▸ Recorded data:

━━━━━━━━━━

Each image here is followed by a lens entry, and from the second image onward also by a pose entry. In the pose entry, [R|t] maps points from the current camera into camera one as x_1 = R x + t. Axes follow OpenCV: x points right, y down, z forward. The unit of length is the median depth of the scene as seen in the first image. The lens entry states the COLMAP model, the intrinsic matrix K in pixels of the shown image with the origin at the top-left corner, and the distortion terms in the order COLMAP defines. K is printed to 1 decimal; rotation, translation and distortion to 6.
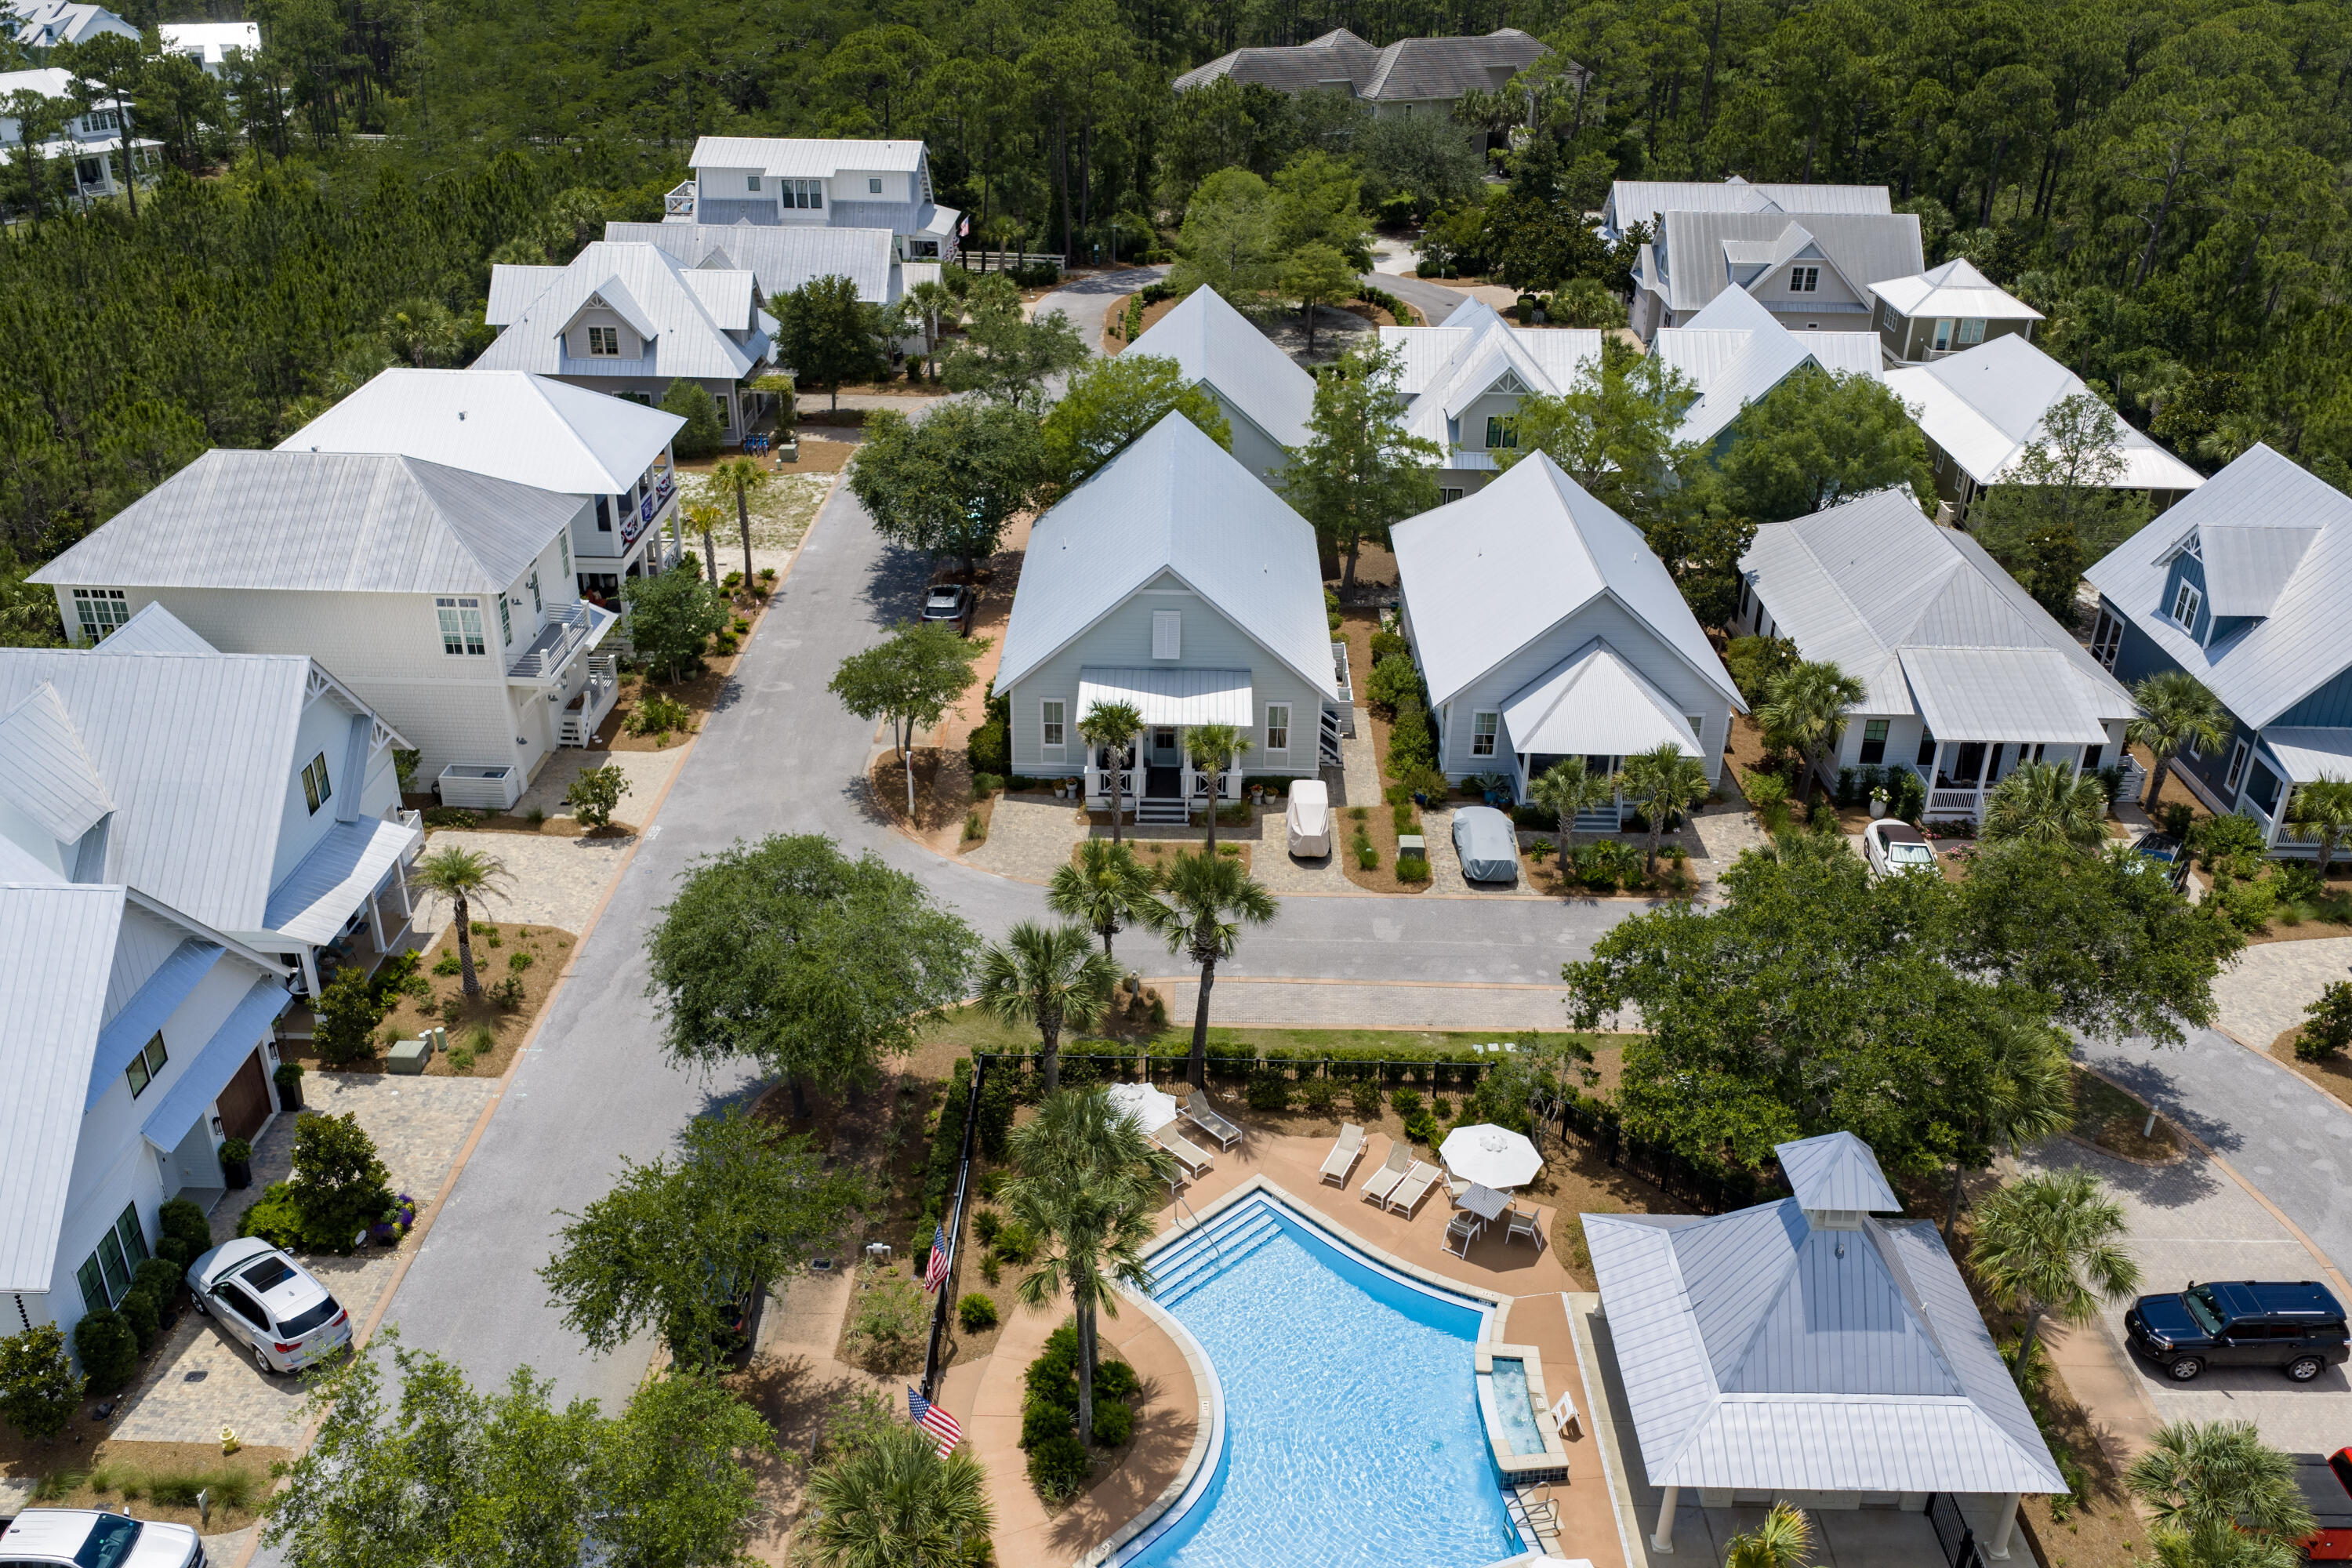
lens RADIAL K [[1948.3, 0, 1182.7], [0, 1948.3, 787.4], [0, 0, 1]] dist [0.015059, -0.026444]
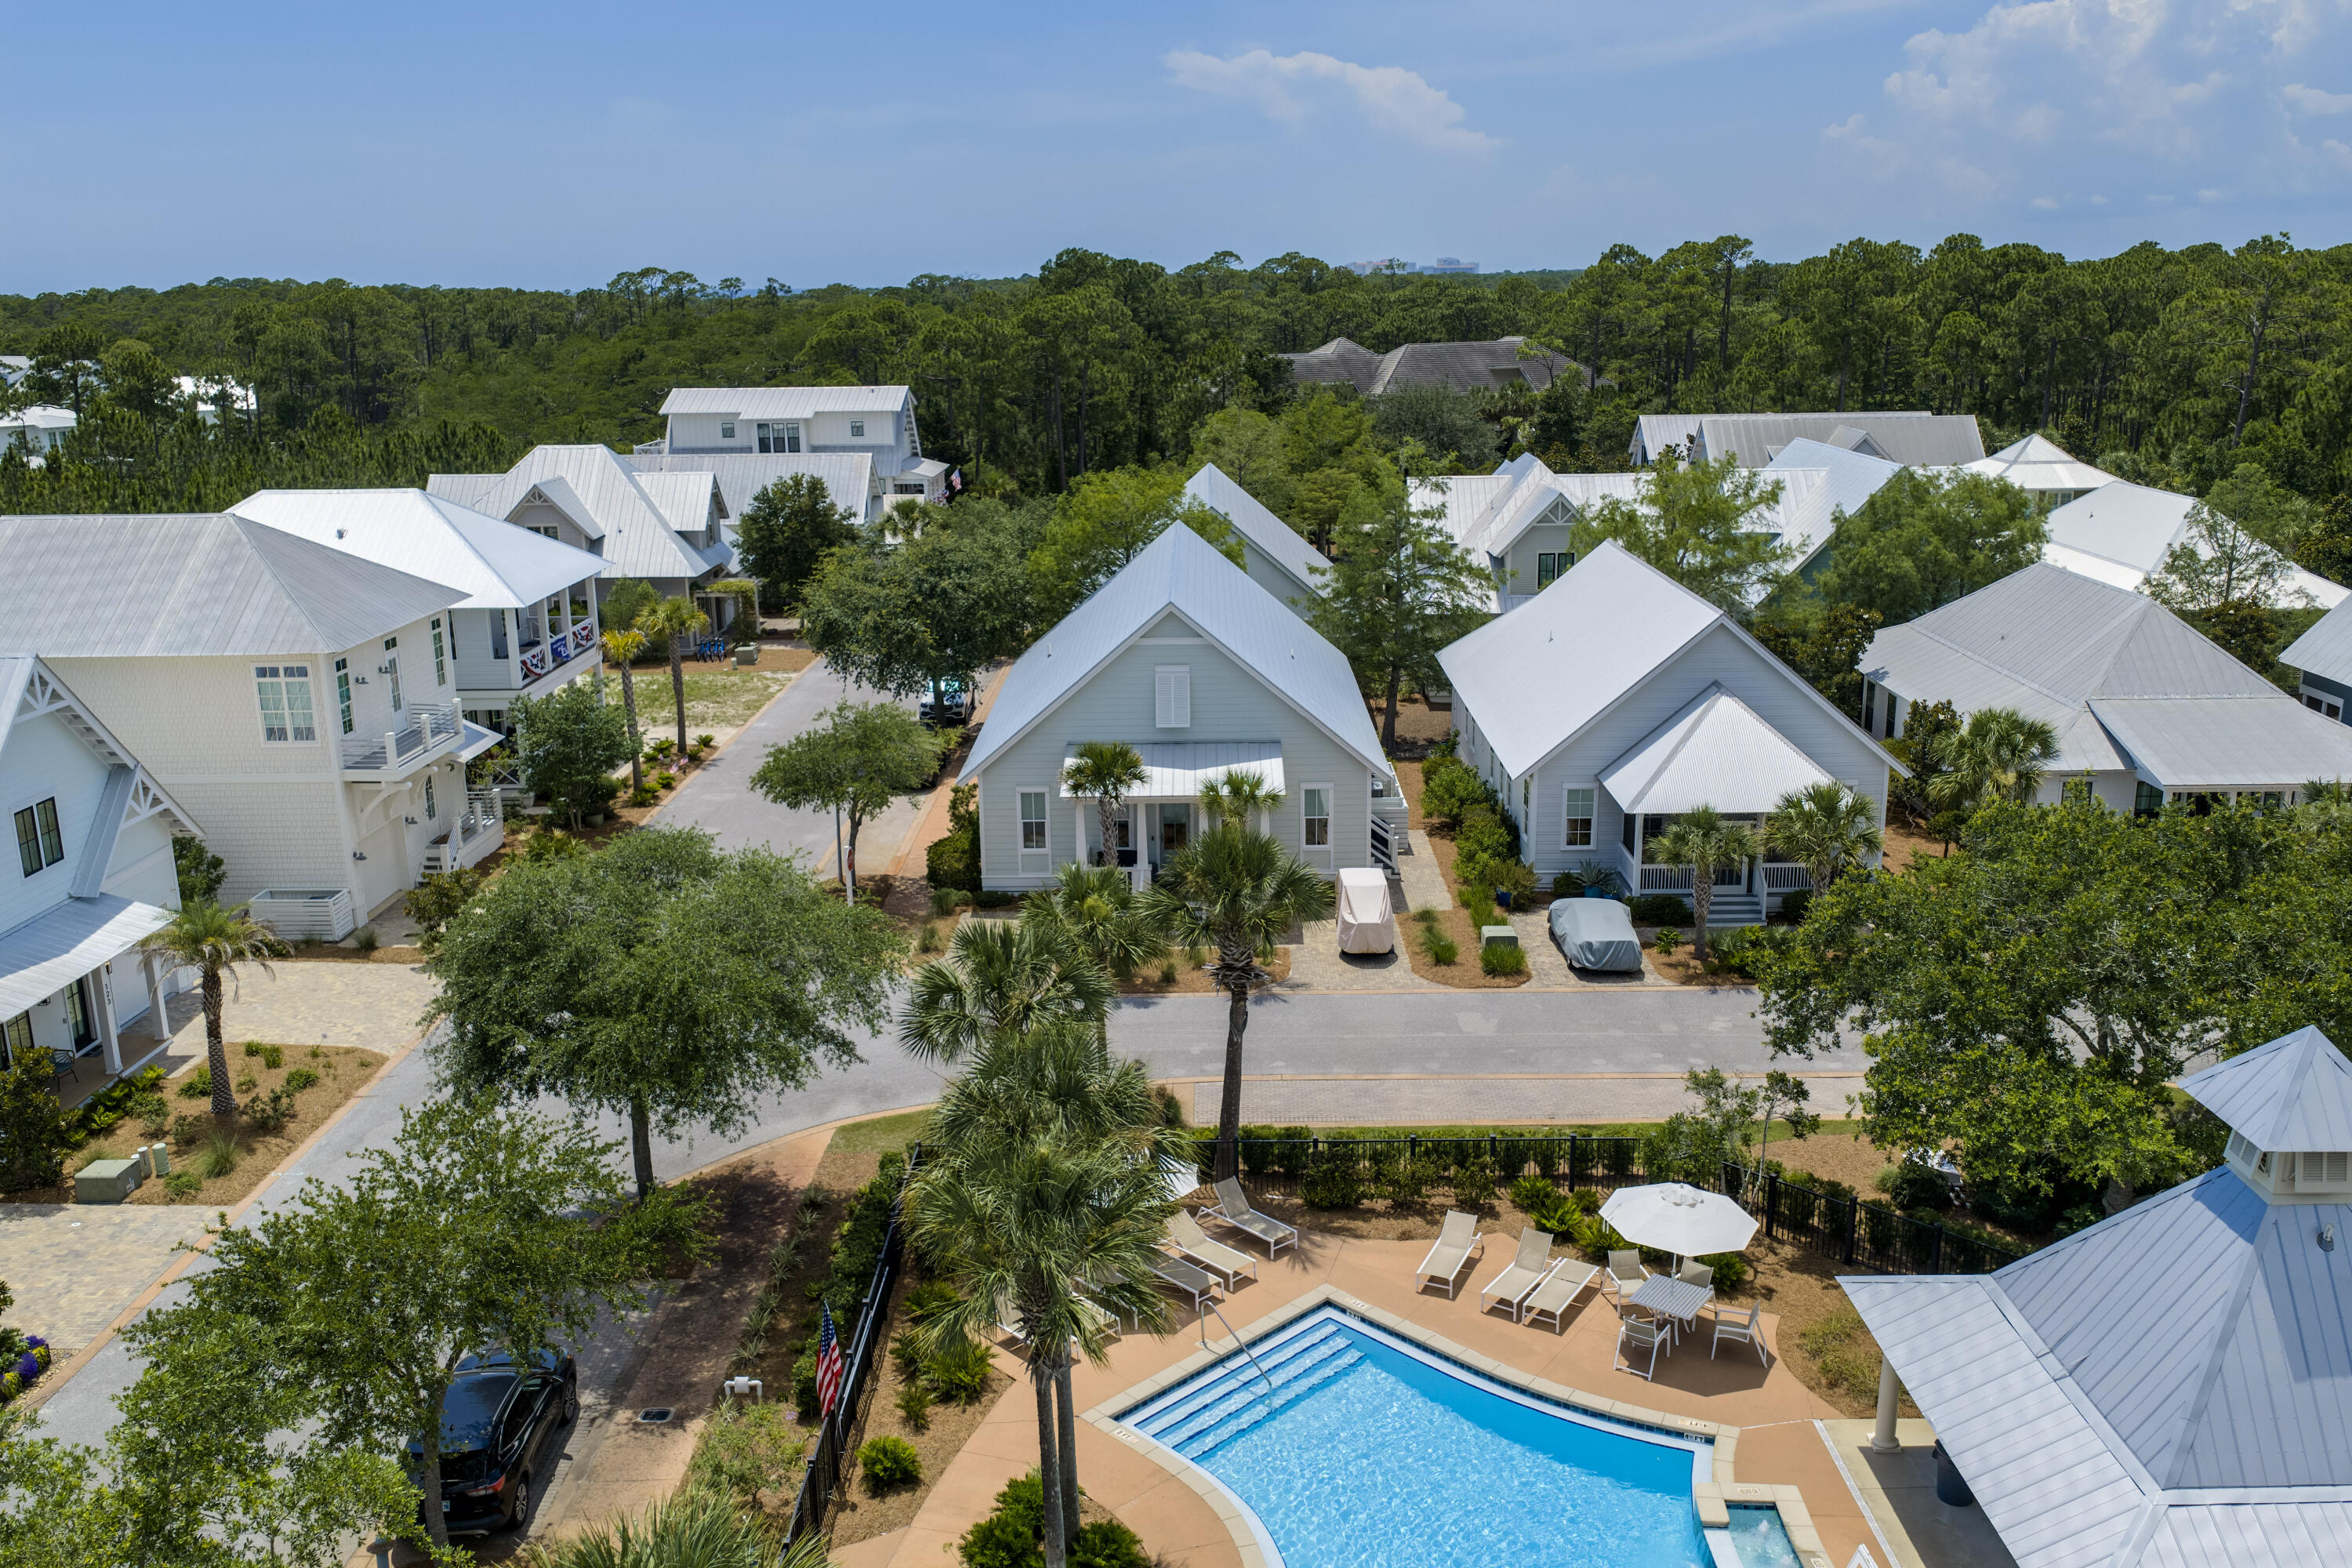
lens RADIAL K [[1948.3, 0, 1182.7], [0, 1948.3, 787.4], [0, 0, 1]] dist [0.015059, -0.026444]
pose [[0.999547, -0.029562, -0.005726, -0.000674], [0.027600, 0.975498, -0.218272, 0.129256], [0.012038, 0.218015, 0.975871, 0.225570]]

━━━━━━━━━━

Print the entire listing precisely as written, omitting the images it holds.

Each image here is followed by a lens entry, and from the second image onward also by a pose entry. In the pose entry, [R|t] maps points from the current camera into camera one as x_1 = R x + t. Axes follow OpenCV: x points right, y down, z forward. The unit of length is the median depth of the scene as seen in the first image. The lens entry states the COLMAP model, the intrinsic matrix K in pixels of the shown image with the origin at the top-left corner, and the distortion terms in the order COLMAP defines. K is printed to 1 decimal; rotation, translation and distortion to 6.
lens RADIAL K [[1948.3, 0, 1182.7], [0, 1948.3, 787.4], [0, 0, 1]] dist [0.015059, -0.026444]
lens RADIAL K [[1948.3, 0, 1182.7], [0, 1948.3, 787.4], [0, 0, 1]] dist [0.015059, -0.026444]
pose [[0.999547, -0.029562, -0.005726, -0.000674], [0.027600, 0.975498, -0.218272, 0.129256], [0.012038, 0.218015, 0.975871, 0.225570]]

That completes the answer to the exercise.